Habibzadeh Farrokh
Independent Research Consultant, Shiraz, Iran.
PLoS One. 2025 Jun 13;20(6):e0325920. doi: 10.1371/journal.pone.0325920. eCollection 2025.
Reproducibility crisis is among major concerns of many scientists worldwide. Some researchers believe that the crisis is mostly attributed to the conventional p significance threshold value arbitrarily chosen to be 0.05 and propose to lower the cut-off to 0.005. Reducing the cut-off, although decreases the false-positive rate, is associated with an increase in false-negative rate. Recently, a flexible p significance threshold that minimizes the weighted sum of errors in statistical inference tests of hypothesis was proposed.
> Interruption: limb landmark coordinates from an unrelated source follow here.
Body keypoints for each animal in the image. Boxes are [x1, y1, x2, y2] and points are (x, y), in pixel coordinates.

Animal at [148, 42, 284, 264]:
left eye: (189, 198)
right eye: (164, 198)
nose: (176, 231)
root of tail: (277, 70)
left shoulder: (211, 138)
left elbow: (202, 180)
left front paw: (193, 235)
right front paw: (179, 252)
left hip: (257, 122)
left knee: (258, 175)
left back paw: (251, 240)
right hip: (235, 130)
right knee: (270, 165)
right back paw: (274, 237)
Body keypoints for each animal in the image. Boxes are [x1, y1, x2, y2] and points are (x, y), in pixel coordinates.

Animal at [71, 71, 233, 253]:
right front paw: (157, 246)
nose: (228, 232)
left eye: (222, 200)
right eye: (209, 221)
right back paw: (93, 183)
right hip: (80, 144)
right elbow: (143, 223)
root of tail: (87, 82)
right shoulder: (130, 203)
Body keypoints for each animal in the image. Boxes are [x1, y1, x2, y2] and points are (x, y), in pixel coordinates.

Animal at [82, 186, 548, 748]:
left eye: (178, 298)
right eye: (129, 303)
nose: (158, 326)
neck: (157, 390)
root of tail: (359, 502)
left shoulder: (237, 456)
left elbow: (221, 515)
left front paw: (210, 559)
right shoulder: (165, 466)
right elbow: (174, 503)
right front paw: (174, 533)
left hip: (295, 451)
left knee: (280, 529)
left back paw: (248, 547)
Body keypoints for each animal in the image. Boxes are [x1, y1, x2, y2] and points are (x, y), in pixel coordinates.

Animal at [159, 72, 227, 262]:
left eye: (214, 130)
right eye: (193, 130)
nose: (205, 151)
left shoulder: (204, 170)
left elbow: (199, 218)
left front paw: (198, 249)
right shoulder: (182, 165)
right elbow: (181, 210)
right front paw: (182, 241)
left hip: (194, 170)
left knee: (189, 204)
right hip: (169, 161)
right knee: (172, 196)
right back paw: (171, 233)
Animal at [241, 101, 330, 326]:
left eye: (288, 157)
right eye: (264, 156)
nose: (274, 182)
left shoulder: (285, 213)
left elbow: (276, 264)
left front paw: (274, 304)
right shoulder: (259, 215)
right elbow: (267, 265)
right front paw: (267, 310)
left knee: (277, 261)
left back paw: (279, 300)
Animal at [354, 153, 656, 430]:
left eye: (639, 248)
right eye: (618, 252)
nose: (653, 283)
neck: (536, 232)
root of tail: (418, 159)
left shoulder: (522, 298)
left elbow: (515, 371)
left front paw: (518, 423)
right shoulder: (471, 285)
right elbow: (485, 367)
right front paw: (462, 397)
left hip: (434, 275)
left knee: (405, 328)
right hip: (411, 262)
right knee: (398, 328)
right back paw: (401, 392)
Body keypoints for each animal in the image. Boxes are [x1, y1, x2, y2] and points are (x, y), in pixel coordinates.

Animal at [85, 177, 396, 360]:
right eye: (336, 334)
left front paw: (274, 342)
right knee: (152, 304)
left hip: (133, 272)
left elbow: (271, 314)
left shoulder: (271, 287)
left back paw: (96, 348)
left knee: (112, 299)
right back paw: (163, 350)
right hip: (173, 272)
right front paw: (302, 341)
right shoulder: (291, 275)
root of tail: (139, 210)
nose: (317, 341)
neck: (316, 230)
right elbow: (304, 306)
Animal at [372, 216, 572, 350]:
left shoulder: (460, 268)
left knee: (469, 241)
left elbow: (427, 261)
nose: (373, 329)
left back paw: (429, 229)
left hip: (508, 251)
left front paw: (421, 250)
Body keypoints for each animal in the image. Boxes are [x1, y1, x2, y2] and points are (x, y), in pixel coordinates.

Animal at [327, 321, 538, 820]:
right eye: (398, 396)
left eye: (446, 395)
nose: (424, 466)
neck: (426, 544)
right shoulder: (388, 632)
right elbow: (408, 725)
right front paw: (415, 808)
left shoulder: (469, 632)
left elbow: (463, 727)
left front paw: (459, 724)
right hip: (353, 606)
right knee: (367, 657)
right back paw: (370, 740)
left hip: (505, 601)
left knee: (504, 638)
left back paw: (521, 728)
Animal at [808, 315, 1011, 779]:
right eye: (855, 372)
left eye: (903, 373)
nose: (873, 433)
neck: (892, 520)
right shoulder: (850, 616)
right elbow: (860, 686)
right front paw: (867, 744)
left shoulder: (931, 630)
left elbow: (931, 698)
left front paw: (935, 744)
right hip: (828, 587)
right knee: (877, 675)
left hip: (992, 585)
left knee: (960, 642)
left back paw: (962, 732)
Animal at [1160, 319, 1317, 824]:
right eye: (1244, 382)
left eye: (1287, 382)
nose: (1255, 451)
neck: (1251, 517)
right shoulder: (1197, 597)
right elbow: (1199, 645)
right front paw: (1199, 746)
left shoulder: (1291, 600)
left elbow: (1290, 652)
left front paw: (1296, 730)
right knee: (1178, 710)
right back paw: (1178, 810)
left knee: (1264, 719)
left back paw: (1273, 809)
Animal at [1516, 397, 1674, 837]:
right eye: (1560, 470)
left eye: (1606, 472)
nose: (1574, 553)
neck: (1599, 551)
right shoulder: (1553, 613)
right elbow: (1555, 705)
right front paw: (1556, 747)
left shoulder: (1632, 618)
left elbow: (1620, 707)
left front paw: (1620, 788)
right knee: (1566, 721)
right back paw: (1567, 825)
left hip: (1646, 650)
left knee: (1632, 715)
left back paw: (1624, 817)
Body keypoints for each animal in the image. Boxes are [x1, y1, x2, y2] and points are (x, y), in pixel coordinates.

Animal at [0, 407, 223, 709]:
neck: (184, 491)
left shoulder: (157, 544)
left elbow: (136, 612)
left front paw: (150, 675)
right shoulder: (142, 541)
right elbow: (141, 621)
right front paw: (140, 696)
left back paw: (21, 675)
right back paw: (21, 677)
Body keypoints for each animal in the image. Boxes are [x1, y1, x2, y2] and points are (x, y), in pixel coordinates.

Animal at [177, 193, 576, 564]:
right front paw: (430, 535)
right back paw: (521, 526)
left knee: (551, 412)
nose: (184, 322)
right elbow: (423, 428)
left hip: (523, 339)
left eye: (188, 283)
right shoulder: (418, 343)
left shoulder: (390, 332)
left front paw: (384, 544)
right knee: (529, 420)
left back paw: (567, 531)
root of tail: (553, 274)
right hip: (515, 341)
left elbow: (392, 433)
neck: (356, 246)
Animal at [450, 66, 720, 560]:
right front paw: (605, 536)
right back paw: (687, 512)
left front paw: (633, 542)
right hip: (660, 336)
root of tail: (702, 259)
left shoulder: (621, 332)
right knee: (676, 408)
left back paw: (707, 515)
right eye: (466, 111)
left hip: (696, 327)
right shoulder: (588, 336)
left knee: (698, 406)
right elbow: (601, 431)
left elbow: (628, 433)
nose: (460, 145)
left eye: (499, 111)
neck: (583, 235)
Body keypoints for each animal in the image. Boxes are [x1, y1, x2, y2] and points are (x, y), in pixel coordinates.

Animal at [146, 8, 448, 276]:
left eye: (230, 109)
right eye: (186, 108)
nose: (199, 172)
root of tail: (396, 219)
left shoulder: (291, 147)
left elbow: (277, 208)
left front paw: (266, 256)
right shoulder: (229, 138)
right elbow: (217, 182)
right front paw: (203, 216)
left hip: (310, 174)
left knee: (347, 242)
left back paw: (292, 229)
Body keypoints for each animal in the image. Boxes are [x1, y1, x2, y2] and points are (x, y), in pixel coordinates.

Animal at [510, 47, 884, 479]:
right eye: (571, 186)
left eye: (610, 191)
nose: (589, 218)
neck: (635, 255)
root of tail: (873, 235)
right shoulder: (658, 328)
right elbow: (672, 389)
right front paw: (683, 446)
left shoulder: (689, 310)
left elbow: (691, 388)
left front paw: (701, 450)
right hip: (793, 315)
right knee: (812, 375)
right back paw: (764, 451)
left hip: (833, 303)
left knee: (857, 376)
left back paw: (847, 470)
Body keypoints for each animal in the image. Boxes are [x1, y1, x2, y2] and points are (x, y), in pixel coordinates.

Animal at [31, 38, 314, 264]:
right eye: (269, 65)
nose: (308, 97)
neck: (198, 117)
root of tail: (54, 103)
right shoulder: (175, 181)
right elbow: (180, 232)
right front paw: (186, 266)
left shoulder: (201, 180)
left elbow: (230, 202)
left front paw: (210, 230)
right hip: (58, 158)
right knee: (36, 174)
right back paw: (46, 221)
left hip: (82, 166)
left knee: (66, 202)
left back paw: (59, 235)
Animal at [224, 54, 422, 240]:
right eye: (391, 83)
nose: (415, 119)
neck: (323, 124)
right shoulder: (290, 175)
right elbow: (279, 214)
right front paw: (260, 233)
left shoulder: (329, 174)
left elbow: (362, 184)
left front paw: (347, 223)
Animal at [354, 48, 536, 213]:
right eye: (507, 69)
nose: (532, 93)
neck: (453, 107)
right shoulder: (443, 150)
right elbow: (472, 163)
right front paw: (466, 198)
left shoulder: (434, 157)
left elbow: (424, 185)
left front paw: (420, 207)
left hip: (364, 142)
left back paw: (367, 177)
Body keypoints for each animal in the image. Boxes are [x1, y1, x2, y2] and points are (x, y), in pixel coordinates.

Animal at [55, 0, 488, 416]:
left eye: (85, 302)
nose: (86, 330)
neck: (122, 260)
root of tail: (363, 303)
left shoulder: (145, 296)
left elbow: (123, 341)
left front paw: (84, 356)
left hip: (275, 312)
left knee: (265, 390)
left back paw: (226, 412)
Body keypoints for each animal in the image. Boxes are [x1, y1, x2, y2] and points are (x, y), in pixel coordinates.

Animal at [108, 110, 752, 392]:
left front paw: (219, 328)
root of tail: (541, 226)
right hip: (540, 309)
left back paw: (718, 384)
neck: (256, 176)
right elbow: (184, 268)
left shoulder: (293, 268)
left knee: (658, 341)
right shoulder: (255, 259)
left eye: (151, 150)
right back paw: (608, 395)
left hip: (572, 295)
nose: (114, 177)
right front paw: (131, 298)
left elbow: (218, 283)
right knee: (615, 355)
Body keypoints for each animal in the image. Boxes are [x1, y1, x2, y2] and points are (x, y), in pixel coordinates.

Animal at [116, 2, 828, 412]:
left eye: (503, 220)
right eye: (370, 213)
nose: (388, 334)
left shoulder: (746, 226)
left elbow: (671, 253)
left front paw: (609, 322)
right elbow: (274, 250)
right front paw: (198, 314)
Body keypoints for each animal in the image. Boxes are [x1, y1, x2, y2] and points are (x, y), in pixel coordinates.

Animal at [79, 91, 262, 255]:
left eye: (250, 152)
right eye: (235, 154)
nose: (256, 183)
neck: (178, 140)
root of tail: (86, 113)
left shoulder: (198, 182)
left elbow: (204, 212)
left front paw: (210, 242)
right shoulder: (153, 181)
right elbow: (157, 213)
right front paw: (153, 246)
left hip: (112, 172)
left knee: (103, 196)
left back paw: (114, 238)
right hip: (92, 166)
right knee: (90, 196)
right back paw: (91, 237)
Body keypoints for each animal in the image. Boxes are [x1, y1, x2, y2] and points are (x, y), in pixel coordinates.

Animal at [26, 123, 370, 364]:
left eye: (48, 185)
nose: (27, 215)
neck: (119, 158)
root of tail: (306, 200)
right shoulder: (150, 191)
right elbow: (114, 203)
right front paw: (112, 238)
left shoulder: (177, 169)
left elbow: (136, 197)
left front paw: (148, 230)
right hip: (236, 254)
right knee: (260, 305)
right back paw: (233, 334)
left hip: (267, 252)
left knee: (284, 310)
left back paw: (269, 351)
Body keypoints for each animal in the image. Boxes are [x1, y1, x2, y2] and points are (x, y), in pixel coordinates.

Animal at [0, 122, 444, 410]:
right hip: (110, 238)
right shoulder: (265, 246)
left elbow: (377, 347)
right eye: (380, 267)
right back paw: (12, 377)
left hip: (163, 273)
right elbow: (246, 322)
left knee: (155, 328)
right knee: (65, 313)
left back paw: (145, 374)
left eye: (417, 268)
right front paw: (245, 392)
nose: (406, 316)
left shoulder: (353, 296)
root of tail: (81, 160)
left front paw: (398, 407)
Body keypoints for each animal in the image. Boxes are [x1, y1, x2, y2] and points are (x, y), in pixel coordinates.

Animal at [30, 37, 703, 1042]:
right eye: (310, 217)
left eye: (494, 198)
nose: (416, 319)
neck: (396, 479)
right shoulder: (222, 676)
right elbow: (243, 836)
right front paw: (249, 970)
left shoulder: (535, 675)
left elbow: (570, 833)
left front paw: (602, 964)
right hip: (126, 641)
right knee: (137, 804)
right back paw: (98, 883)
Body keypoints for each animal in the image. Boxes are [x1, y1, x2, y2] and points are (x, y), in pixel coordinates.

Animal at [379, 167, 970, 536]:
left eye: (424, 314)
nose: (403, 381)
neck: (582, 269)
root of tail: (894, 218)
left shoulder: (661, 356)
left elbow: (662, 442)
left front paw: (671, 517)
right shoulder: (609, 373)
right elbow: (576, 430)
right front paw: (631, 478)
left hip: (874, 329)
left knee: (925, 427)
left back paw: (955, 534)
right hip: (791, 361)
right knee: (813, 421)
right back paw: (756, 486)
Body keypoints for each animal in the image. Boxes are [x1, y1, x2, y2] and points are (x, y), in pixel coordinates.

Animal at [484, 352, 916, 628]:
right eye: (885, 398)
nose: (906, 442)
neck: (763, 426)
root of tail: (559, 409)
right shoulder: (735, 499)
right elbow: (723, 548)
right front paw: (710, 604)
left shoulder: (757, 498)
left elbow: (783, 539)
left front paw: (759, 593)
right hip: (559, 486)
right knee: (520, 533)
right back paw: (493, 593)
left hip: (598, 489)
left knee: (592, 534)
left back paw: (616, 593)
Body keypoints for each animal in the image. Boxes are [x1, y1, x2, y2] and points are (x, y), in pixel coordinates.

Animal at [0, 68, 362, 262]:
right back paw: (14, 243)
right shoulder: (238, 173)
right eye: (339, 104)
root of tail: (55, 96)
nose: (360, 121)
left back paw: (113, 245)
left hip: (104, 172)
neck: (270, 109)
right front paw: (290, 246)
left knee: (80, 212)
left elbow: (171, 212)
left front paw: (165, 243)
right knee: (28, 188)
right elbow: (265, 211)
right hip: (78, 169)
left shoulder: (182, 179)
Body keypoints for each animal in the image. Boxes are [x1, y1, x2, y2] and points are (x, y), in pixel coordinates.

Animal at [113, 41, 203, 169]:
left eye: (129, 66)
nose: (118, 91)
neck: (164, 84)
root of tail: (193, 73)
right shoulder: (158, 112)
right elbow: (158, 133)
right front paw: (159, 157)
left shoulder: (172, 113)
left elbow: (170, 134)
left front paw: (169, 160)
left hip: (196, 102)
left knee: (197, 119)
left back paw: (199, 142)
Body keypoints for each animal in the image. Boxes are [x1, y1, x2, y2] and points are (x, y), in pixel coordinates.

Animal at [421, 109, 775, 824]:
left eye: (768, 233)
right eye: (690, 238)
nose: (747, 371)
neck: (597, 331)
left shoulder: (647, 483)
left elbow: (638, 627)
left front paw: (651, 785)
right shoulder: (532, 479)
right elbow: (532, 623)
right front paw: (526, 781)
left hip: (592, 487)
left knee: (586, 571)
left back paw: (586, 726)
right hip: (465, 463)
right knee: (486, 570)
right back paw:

The current in silico study was conducted to compare the error rates under different conditions assumed for the p significance threshold-0.05, 0.005, and a flexible threshold. Using a Monte Carlo simulation, the false-positive rate (when the null hypothesis was true) and false-negative rate (when the alternative hypothesis was true) were calculated in a hypothetical randomized clinical trial.
Increasing the study sample size was associated with a reduction in the false-negative rate, however, the false-positive rate occurred at a fixed value regardless of the sample size when fixed significance thresholds were used; the rate decreased, however, when the flexible threshold was employed. While employing the flexible threshold abolished the reproducibility crisis to a large extent, the method uncovered an inherent conflict in the frequentist statistical inference framework. Calculation of the flexible p significance threshold is only possible a posteriori, after the results are obtained. The threshold would thus be different even for replicas, which is in contradiction to the common sense.
It seems that relying on frequentist statistical inference and the p value is no longer a viable approach. Emphasis should be shifted toward alternative approaches for data analysis, Bayesian statistical methods, for example.
可重复性危机是全球众多科学家主要关注的问题之一。一些研究人员认为,这场危机主要归因于传统上任意选定为0.05的p值显著性阈值,并提议将临界值降至0.005。降低临界值虽然会降低假阳性率,但会导致假阴性率上升。最近,有人提出了一种灵活的p值显著性阈值,该阈值可使假设统计推断检验中的误差加权和最小化。
进行了当前的计算机模拟研究,以比较在假设的p值显著性阈值(0.05、0.005和灵活阈值)下不同条件下的错误率。在一项假设的随机临床试验中,使用蒙特卡罗模拟计算假阳性率(当原假设为真时)和假阴性率(当备择假设为真时)。
增加研究样本量与假阴性率的降低相关,然而,当使用固定的显著性阈值时,无论样本量大小,假阳性率都固定在一个值;而使用灵活阈值时,该比率会降低。虽然采用灵活阈值在很大程度上消除了可重复性危机,但该方法揭示了频率主义统计推断框架中存在的内在冲突。灵活的p值显著性阈值只能在结果获得后进行事后计算。因此,即使是复制品,该阈值也会有所不同,这与常识相矛盾。
似乎依赖频率主义统计推断和p值已不再是一种可行的方法。应将重点转向数据分析的替代方法,例如贝叶斯统计方法。